As convener of the New Zealand selection panel I was given favoured treatment and through the five days of the match we alternated between the MCC's treasurer's box, the MCC's president's box and the English Cricket Board chairman's lounge - all high up in the grandstand and equipped with every possible hospitality service you could dream of.
While it was jacket and tie as a minimum, my wife and I still felt naked as our accents were very colonial and our name tags bare of any titles.
On day one, our son was with us, a gangly 19-year-old, totally unsuited to a tie let alone his old school blazer but prepared to chat with anyone regardless of how many hyphens they had in their names or titles preceding the same.
Despite our very common appearance we were treated royally and while son Nicholas was engaged in conversation with the Archbishop of Canterbury out on the balcony prior to play, I was being given a gentle ''ticking off'' by the treasurer of the MCC for talking to an affable author and knight who turned out to be persona non grata to the Lord's hierarchy, with very good cause as it later turned out. I didn't help my situation by then asking the treasurer who the old chap was that Nicholas was talking to!

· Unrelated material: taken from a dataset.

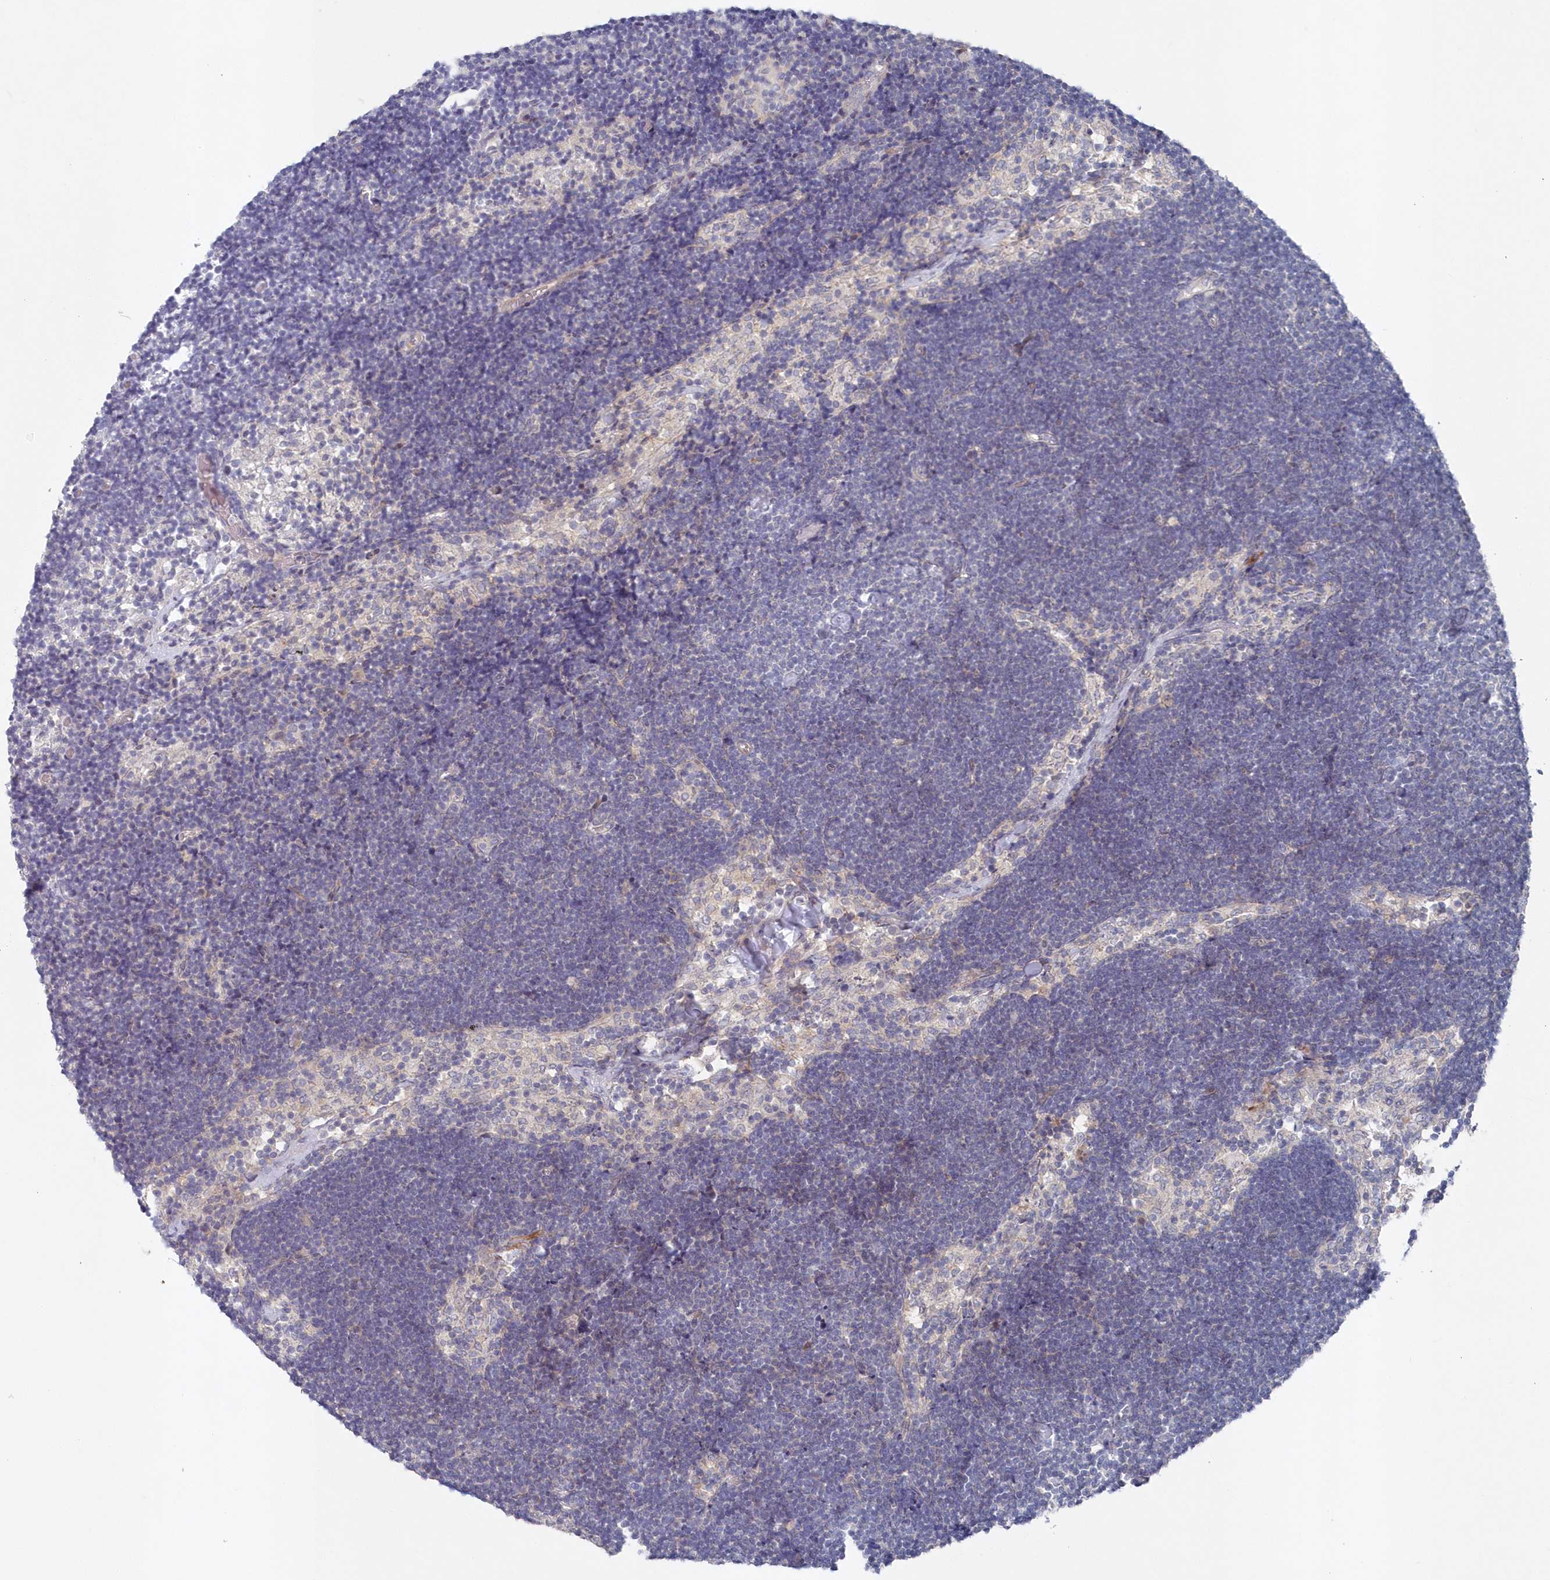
{"staining": {"intensity": "negative", "quantity": "none", "location": "none"}, "tissue": "lymph node", "cell_type": "Germinal center cells", "image_type": "normal", "snomed": [{"axis": "morphology", "description": "Normal tissue, NOS"}, {"axis": "topography", "description": "Lymph node"}], "caption": "An immunohistochemistry image of normal lymph node is shown. There is no staining in germinal center cells of lymph node. (DAB immunohistochemistry (IHC) visualized using brightfield microscopy, high magnification).", "gene": "KIAA1586", "patient": {"sex": "male", "age": 63}}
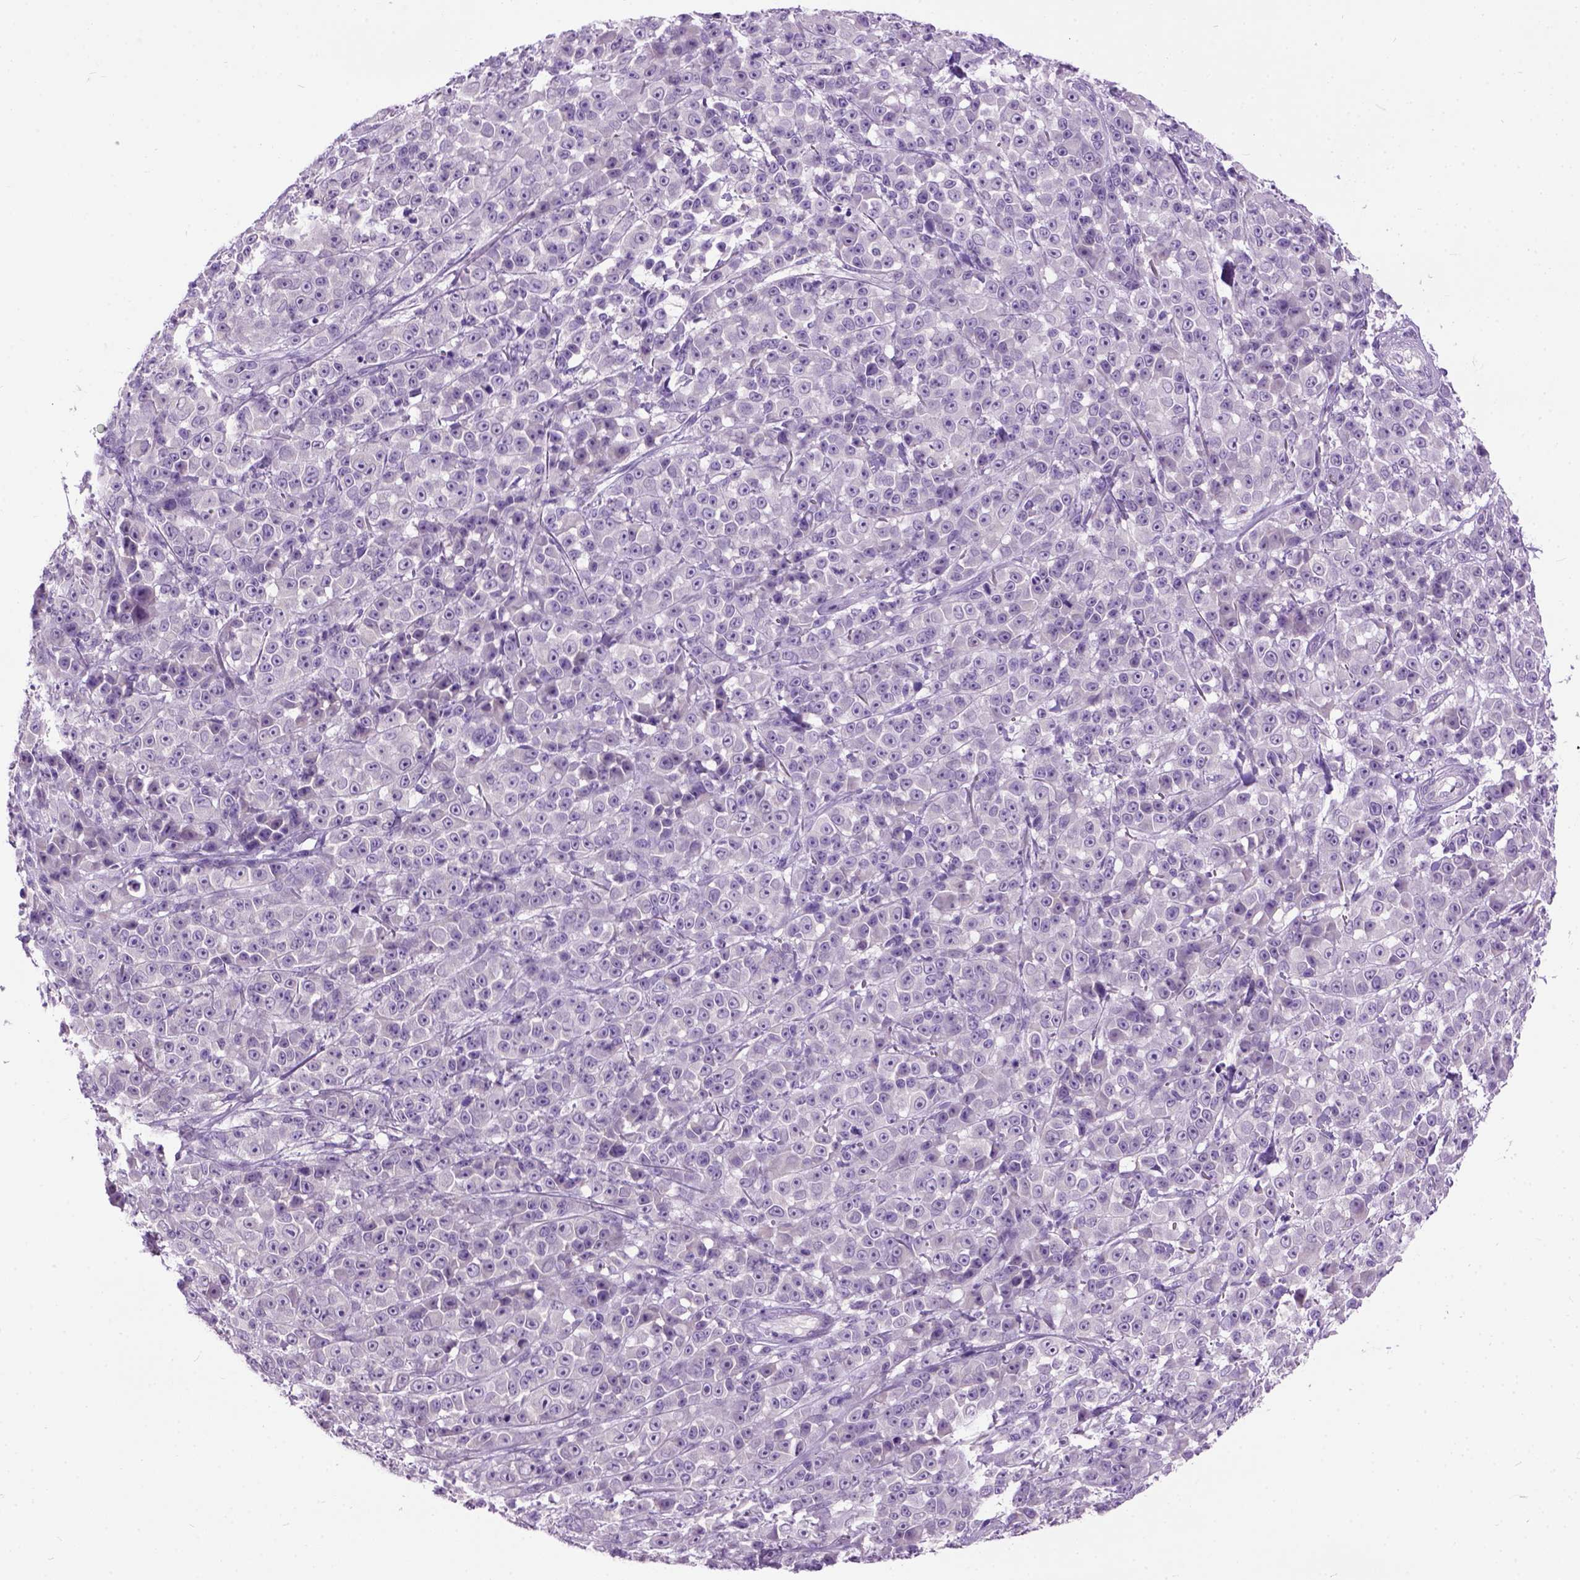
{"staining": {"intensity": "negative", "quantity": "none", "location": "none"}, "tissue": "melanoma", "cell_type": "Tumor cells", "image_type": "cancer", "snomed": [{"axis": "morphology", "description": "Malignant melanoma, NOS"}, {"axis": "topography", "description": "Skin"}, {"axis": "topography", "description": "Skin of back"}], "caption": "Photomicrograph shows no protein staining in tumor cells of melanoma tissue.", "gene": "MAPT", "patient": {"sex": "male", "age": 91}}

Anyway, somewhere between the lobster main and the Roquefort and coffee on day five, Mathew Bell scored the winning runs and New Zealand won the game - the first Kiwi victory at Lord's - and the celebrations began in earnest.
You could have been forgiven for thinking it was actually England that won, such was the genuine delight the MCC hosts showed. They toasted our team, our captain, our country and, of course, our Queen, while we tried to display the sort of antipodean humility that we thought the occasion deserved.
Not for long though, as our generous hosts escorted me over to the players' dressing room and my wife and a couple of players' mums through the hallowed Lord's Longroom. Women weren't really allowed in the Longroom, but on this occasion New Zealanders could go wherever they liked.
The significance of the day came home properly to me when in the dressing room, while players stood out on the balcony waving to the enthusiastic crowd below, I scrolled through the honours board of every international player who had scored a century or taken five wickets at Lord's. The names were in themselves a history of the game and made me aware that this was very much an historic day for New Zealand cricket.
Chris Cairns and Matt Horne would have their names etched on that honours board before the day was out and nine other New Zealand cricketers would have a once-in-a-lifetime experience. It probably wasn't the greatest day in my life but with cricket having been the dominant force in my life, it demonstrated to me that the game of cricket is much more than taking 10 wickets and scoring centuries: it is the dignity, the history, the maturity and the camaraderie that the English have ingrained into the game.
Their genuine joy at New Zealand's success was something I will never forget. I would like to think we are starting to develop a similar maturity and sense of occasion in our cricket down here in the South.
• Ross Dykes is chief executive of Otago Cricket.